## Problem requirements
Whenever "size" appears in a line, please copy that line from the data.

(Stored data entries)

Content starts

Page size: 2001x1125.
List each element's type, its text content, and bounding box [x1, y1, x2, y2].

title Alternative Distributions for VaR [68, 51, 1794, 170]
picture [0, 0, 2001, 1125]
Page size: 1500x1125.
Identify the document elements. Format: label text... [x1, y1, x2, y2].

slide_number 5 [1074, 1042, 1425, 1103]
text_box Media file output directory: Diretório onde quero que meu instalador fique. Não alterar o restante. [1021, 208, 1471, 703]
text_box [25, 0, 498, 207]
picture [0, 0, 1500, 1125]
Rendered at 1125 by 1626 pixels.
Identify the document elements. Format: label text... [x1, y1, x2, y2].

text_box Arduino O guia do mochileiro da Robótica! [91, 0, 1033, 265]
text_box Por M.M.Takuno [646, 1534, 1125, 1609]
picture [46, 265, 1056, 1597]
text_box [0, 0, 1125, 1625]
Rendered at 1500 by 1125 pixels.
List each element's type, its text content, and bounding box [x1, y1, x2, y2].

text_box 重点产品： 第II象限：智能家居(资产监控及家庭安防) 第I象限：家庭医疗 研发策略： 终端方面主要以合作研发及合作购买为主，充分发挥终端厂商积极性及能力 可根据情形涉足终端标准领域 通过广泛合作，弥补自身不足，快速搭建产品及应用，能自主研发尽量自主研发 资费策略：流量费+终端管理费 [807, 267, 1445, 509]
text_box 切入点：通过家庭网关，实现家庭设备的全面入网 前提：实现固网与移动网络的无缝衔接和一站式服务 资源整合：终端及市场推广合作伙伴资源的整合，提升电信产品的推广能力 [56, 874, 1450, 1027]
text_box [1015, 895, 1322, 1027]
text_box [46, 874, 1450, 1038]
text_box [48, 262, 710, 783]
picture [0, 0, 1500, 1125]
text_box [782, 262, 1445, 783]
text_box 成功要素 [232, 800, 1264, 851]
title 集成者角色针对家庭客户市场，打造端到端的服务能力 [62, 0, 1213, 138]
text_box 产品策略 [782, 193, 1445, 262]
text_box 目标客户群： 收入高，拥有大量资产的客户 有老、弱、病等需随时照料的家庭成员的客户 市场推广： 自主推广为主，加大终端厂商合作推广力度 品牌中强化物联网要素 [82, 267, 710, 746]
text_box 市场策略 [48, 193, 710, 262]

Content ends

## Exercise output
Page size: 2001x1125.
Page size: 1500x1125.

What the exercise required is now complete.